- Native name: Aiahtshimeu Hipu (Innu)

Location
- Country: Canada
- Province: Quebec
- Region: Côte-Nord
- RCM: Le Golfe-du-Saint-Laurent

Physical characteristics
- Mouth: Gulf of Saint Lawrence
- • coordinates: 51°28′10″N 57°42′05″W﻿ / ﻿51.4694444°N 57.7013889°W
- • elevation: 0 metres (0 ft)
- Length: 246 km (153 mi)
- Basin size: 7,158 km^{2} (2,764 sq mi)

= Saint-Paul River =

The Saint-Paul River (Rivière Saint-Paul, /fr/) is a river on the Labrador Peninsula of eastern Canada. Its source is located in the province of Newfoundland and Labrador and it empties into the Gulf of Saint Lawrence in the Côte-Nord region of Quebec. The Saint-Paul River is a salmon river that flows in a southerly direction.

==Location==

The river rises on the height of land between the Atlantic and Saint Lawrence.
The main channel is about 246 km, of which about 146 km is in Labrador.
The river has a Strahler number of 7.
It flows in a southerly direction, and empties into Esquimaux Bay in the Vieux Fort archipelago, about 35 km west of the municipality of Blanc-Sablon.
The last fifteen kilometers of its course define the boundary between the cantons of Chevalier and Bonne-Esperance.
The mouth of the river is in the municipality of Bonne-Espérance in Le Golfe-du-Saint-Laurent Regional County Municipality.
The village of Rivière-Saint-Paul is located on the west side of its mouth.

==Name==

The Inuit who once lived at the river mouth called the river the Quitzezaqui River, meaning "Great River".
The Naskapi call it Aisimeu Shipu, meaning "Eskimo River", while the Innu use Aiahtshimeu Hipu, also meaning "Eskimo River".
Louis Jolliet arrived at the river on 7 July 1694, and called it Rivière des Esquimaux.
It was also called Grande Rivière.

In March 1706 Jean-Amador Godefroy de Saint-Paul (1649-1730) was granted a trading concession at the river mouth.
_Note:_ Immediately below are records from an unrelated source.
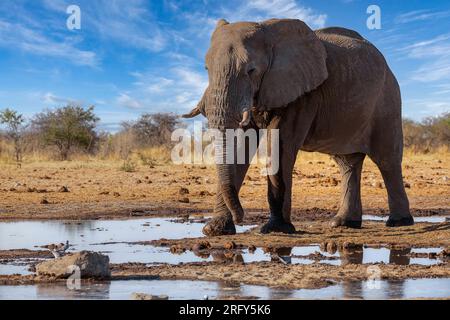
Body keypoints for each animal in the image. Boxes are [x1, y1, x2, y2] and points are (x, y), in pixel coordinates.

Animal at [184, 18, 414, 236]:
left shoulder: (303, 94)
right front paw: (214, 230)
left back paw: (399, 222)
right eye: (206, 69)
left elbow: (279, 145)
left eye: (251, 70)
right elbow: (242, 144)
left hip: (387, 100)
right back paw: (344, 223)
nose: (241, 216)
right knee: (348, 163)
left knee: (387, 160)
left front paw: (275, 229)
This post and a village that grew around it came to be called Village Saint-Paul. The community name Rivière-Saint-Paul was adapted officially in 1956.

==Basin==

The river basin covers 7158 km2.
It lies between the basins of the Napetipi River to the west and the Belles Amours River to the east.
About 69.5% of the basin is in Labrador, north of the provincial boundary.
The Quebec portion is partly in the unorganized territory of Petit-Mécatina and partly in the municipality of Bonne-Espérance.
The river basin include part of the proposed Basses Collines du Lac Guernesé Biodiversity Reserve.
A map of the ecological regions of Quebec shows the river in sub-regions 6o-T, 6n-T and 6m-S of the east spruce/moss subdomain.

==Basque presence==

Between July and August 2019 a team of underwater archaeologists discovered and examined four fishing sites on the Saint-Paul River that dated to the 16th century.
The camps were full of objects such as cauldrons, ceramics, roofing tiles and ships nails that the Inuit probably bought from Basques.
This showed that the Inuit were settled rather than nomadic, and also that the Basques had closer ties with the local people than had been thought.
The objects were found in the river and on the shore.

==Fishing==

The river is recognized as an Atlantic salmon (Salmo salar) river.
In 2018 harvesting of large salmon was allowed for only part of the year.
The fishing season lasts from mid-June to mid-August.
In 2013–2017 an average of 126 salmon were reported caught each year in the river.
The bed of the river is composed of medium-size rocks, and the water is cold and clear, making ideal habitat for Atlantic salmon.
Other species found at the river mouth include American eel (Anguilla rostrata), anadromous brook trout (Salvelinus fontinalis) and rainbow smelt (Osmerus mordax).

The Club de pêche au saumon Saint-Paul (Saint-Paul Salmon Fishing Club) provides outfitting services.
The club has exclusive rights in an area about 60 km upstream with many islands and rapids.
They provides a cabin, canoe, and guided fly fishing and river fishing for Atlantic Salmon.
The camp is accessed via charter float plane or helicopter.
Pourvoirie Green Point also provides outfitter services, and has exclusive rights for 17 km of the river starting from 3 km from the river mouth and extending to Green Point Rapids.
The service includes air transport from Blanc-Sablon, guided fishing and accommodation in camps on the river.

The river exceeded its target for salmon management in 2018, and in July 2018 the Ministry of Forests, Wildlife and Parks announced that in August anglers could keep their catch of one large salmon 63 cm or longer in the Gros Mécatina, Napetipi, Saint-Paul, Vieux Fort and Matapedia rivers.